I try to write my notes on the short season with the Dallas Stars nearly every day on my official Facebook.Have a look http://t.co/HRoqmawa
— Jaromir Jagr (@68Jagr) February 9, 2013
These sites serve to further the informal interactions that people can have with their favourite hockey players. Yesterday’s autograph has been replaced by today’s retweet, or should you be so lucky, a direct response to a post, for example:
That’s what I’m talking about! #skillz 👍 https://t.co/Idr4nEBu96
— P.K. Subban (@PKSubban1) November 1, 2015
PK Pumpkin all lit up. #Halloween2015 #GoHabsGo @CanadiensMTL @PKSubban1 pic.twitter.com/caZYQbVGAU
— Graeme McDonald (@uncleshroom) October 31, 2015
Yet the great irony is that while social media allows athletes and networks like Sportsnet to broaden their appeal and reach, they are doing so from further and further away. What once required a visit to an arena can now be accomplished via a Twitter connection. And the closer that fans seem to be getting to their heroes, the greater the actual distance that exists between them. This is the reality of social networking and one that these athletes, networks and media personalities are only too aware of.

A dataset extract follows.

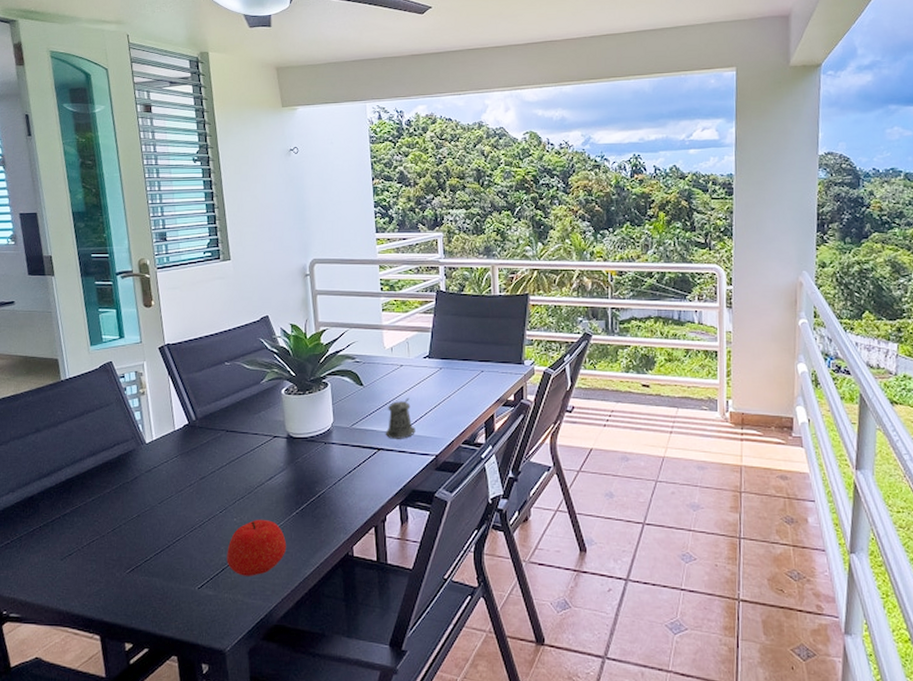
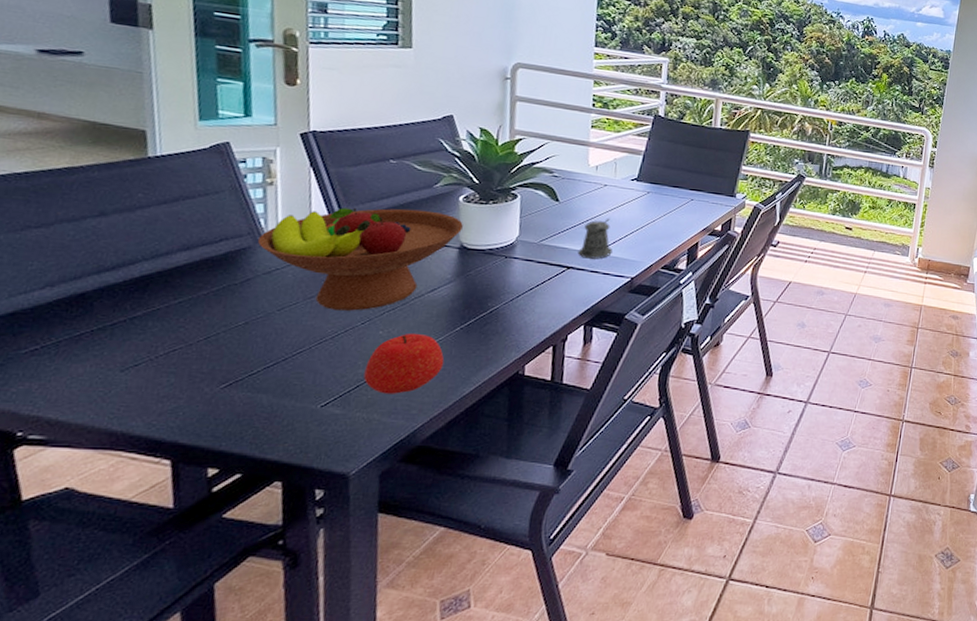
fruit bowl: none [138,405,287,501] -> present [257,207,463,311]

In the end, this new approach to interacting with our hockey idols offers up an interesting microcosm of the world today. Some things we can learn from how the hockey world and the fans interact, include:
- A carefully controlled and maintained social media presence can offer a link between your audience and yourself that serves to enhance and elevate the perceived level of accessiblity and interactions. But the first person nature of writing, the intimate nature of the things that are shared, and the immediacy of the postings, mimic those interactions of personal relationships, and leave people feeling potentially more connected than you may in fact intend to give off. This is where celebrities, such as athletes, end up with people assuming they want to interact with them on very personal levels, which may not in fact be the case. So it is important to create a plan and approach to your social media, so as to ensure you control the type of information that is shared and to protect your brand, and in their cases, their personal space. While your situation may not require personal security considerations, it is still a very valid approach for businesses as they seek to grow their online presence. Control the message.

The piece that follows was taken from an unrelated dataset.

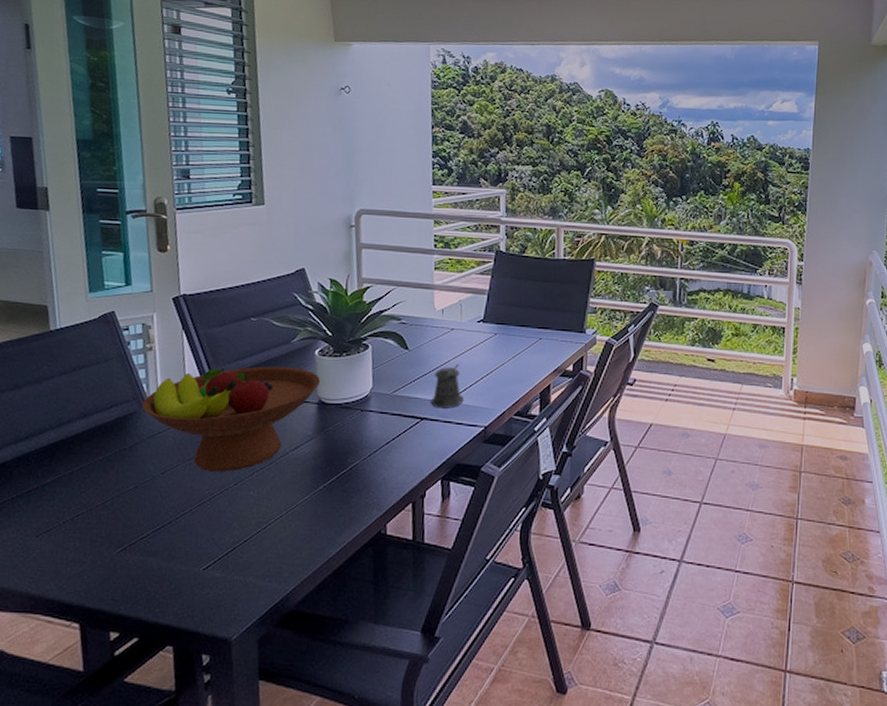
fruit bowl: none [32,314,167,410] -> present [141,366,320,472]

- And finally, do not fall victim to the Social Media Paradox. While the physical distance and barriers between hockey players and the fans seem to be increasing every year, the online proximity and personal nature of the interactions is on the rise. This has created the situation whereby the fans seem to be getting closer and closer to their heroes, while in reality they have never been more physically distant. It is important to remember this as people seek to create and establish physical interactions with your products or services. Just because you have established a social media connection with your end-users or customers, it does not eliminate the need to be out in the marketplace with your products, offering real-world interactions and experiences. At this point, social media is part of the marketing mix, and should not be considered the only option for marketing your products or services.